American Lexi Thompson posted a 68 to finish four shots back in third place, with South Koreans So Yeon Ryu and Se Ri Pak five shots behind in a tie for fourth.

An overnight downpour rendered the course soggy and led to a 90-minute delay in the morning.

“I thought today we would fight the weather more than we did, so it was a walk in the park just to stay dry,” Pettersen said. “I didn’t know what to expect with the weather we had overnight.
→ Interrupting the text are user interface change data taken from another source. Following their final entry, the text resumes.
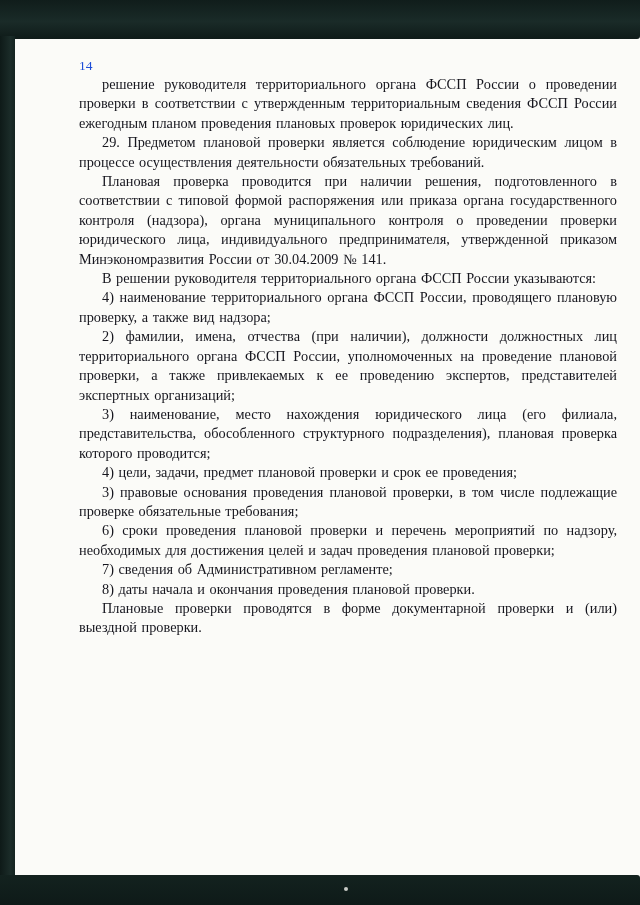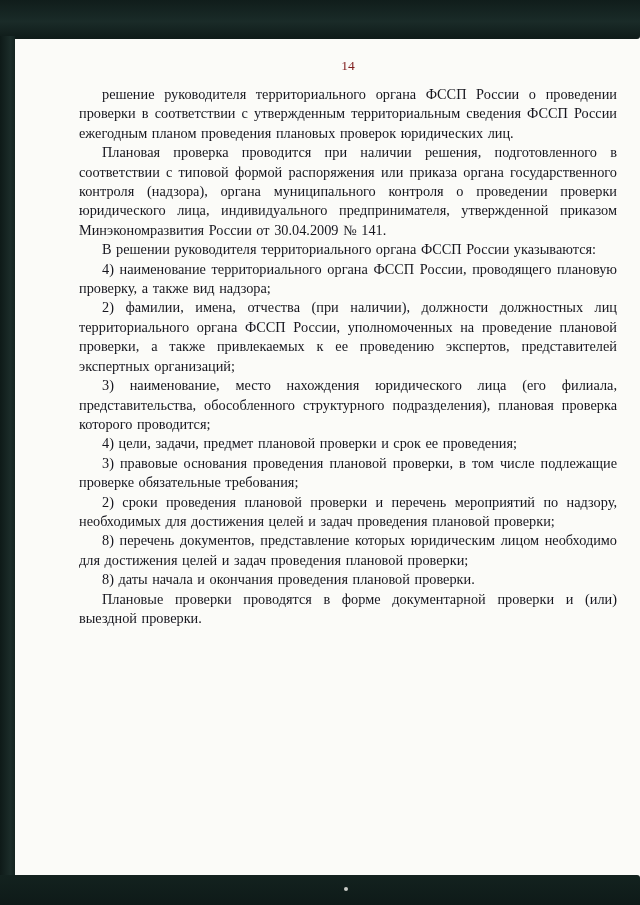--- a/index.html
+++ b/index.html
@@ -58,11 +58,9 @@
   }
 
   .page-num {
-    text-align: center;
     font-size: 13.5px;
     line-height: 18px;
-    margin-bottom: 10px;
-    color: #7f1d1d;
+    color: #1d4ed8;
   }
 
   .para {

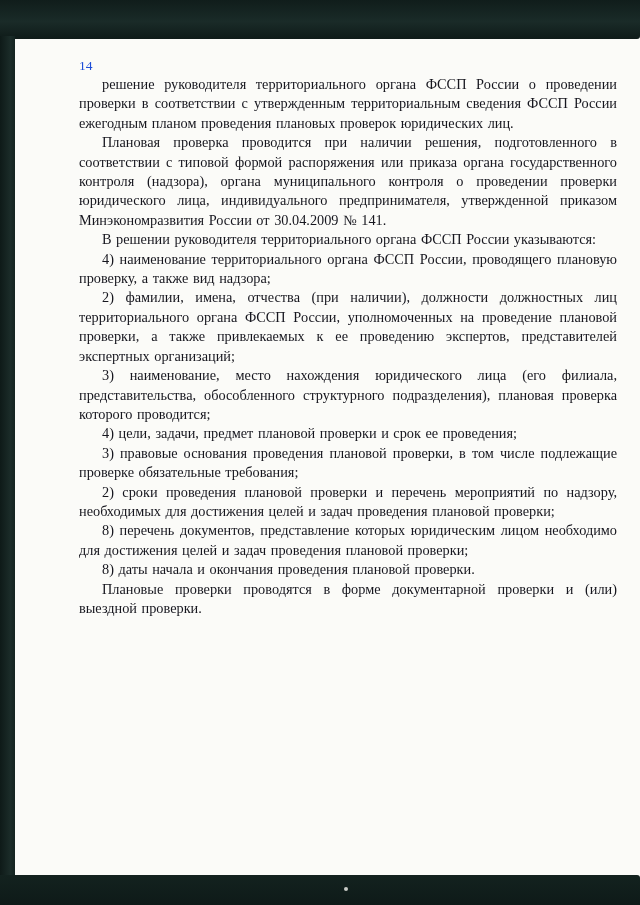--- a/index.html
+++ b/index.html
@@ -86,6 +86,7 @@
     <div class="page-num">14</div>
 
     <p class="para">решение руководителя территориального органа ФССП России о проведении проверки в соответствии с утвержденным территориальным сведения ФССП России ежегодным планом проведения плановых проверок юридических лиц.</p>
+    <p class="para">29. Предметом плановой проверки является соблюдение юридическим лицом в процессе осуществления деятельности обязательных требований.</p>
     <p class="para">Плановая проверка проводится при наличии решения, подготовленного в соответствии с типовой формой распоряжения или приказа органа государственного контроля (надзора), органа муниципального контроля о проведении проверки юридического лица, индивидуального предпринимателя, утвержденной приказом Минэкономразвития России от 30.04.2009 № 141.</p>
     <p class="para">В решении руководителя территориального органа ФССП России указываются:</p>
     <p class="para">4) наименование территориального органа ФССП России, проводящего плановую проверку, а также вид надзора;</p>

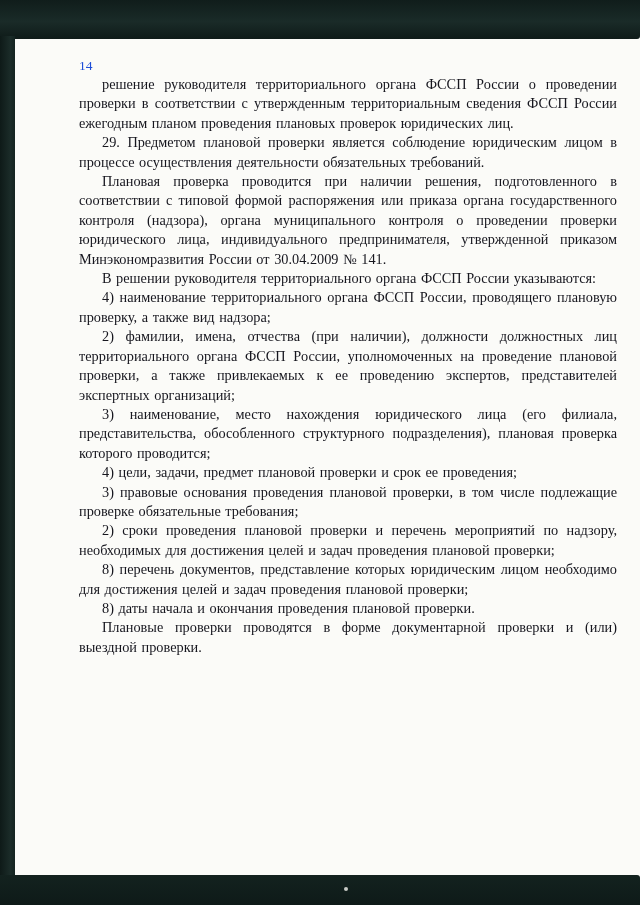--- a/index.html
+++ b/index.html
@@ -94,7 +94,7 @@
     <p class="para">3) наименование, место нахождения юридического лица (его филиала, представительства, обособленного структурного подразделения), плановая проверка которого проводится;</p>
     <p class="para">4) цели, задачи, предмет плановой проверки и срок ее проведения;</p>
     <p class="para">3) правовые основания проведения плановой проверки, в том числе подлежащие проверке обязательные требования;</p>
-    <p class="para">2) сроки проведения плановой проверки и перечень мероприятий по надзору, необходимых для достижения целей и задач проведения плановой проверки;</p>
+    <p class="para">6) сроки проведения плановой проверки и перечень мероприятий по надзору, необходимых для достижения целей и задач проведения плановой проверки;</p>
     <p class="para">8) перечень документов, представление которых юридическим лицом необходимо для достижения целей и задач проведения плановой проверки;</p>
     <p class="para">8) даты начала и окончания проведения плановой проверки.</p>
     <p class="para">Плановые проверки проводятся в форме документарной проверки и (или) выездной проверки.</p>

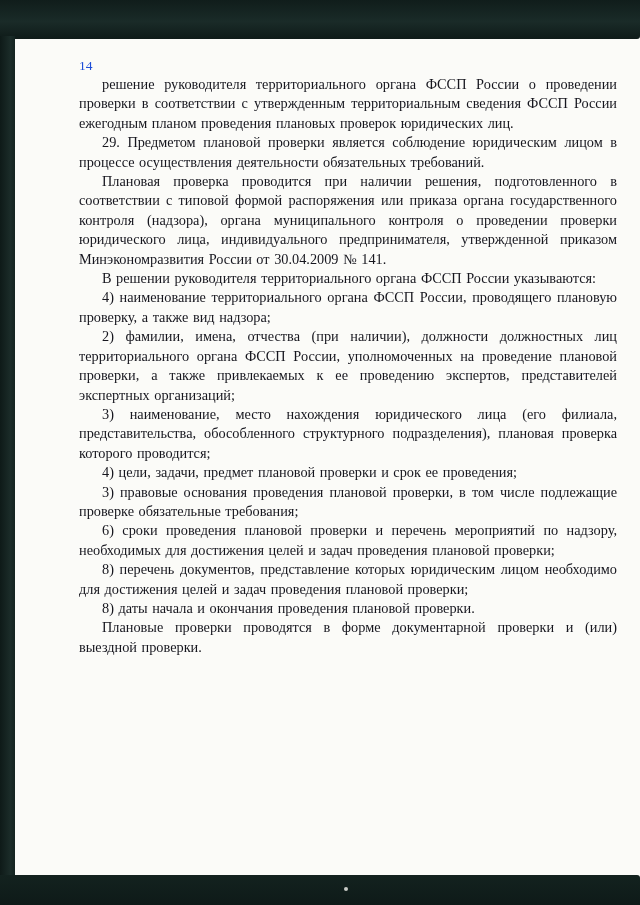--- a/index.html
+++ b/index.html
@@ -95,6 +95,7 @@
     <p class="para">4) цели, задачи, предмет плановой проверки и срок ее проведения;</p>
     <p class="para">3) правовые основания проведения плановой проверки, в том числе подлежащие проверке обязательные требования;</p>
     <p class="para">6) сроки проведения плановой проверки и перечень мероприятий по надзору, необходимых для достижения целей и задач проведения плановой проверки;</p>
+    <p class="para">7) сведения об Административном регламенте;</p>
     <p class="para">8) перечень документов, представление которых юридическим лицом необходимо для достижения целей и задач проведения плановой проверки;</p>
     <p class="para">8) даты начала и окончания проведения плановой проверки.</p>
     <p class="para">Плановые проверки проводятся в форме документарной проверки и (или) выездной проверки.</p>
But the greens were good.”

When play got started, Ko opened her round with a birdie while Pettersen had birdies on the second and third holes, but clumsily bogeyed the seventh when she over-hit her approach shot.

She recovered with a birdie on the next hole and led Ko by one shot and Ryu by two after the front nine.

Ko looked stern-faced after missing a chance to move level on the 12th, and Pettersen shook her head in disbelief as her second shot on hole 13 drifted wide into the choppy rough. But she ended up saving a tricky par while Ko had to settle for bogey, leaving her two shots ahead.

Ko looked downbeat when she missed another birdie chance on 17.

“I didn’t feel confident with my putting today. I left a couple short,” Ko said. “I misread some putts. I won’t blame the greens that were bumpy, and blah, blah, blah. I don’t blame others.”

Stacy Lewis won last month’s British Open, but after a bright start the American finished six shots adrift of Pettersen in a tie for sixth along with countrywoman Angela Stanford and South Korea’s Chella Choi.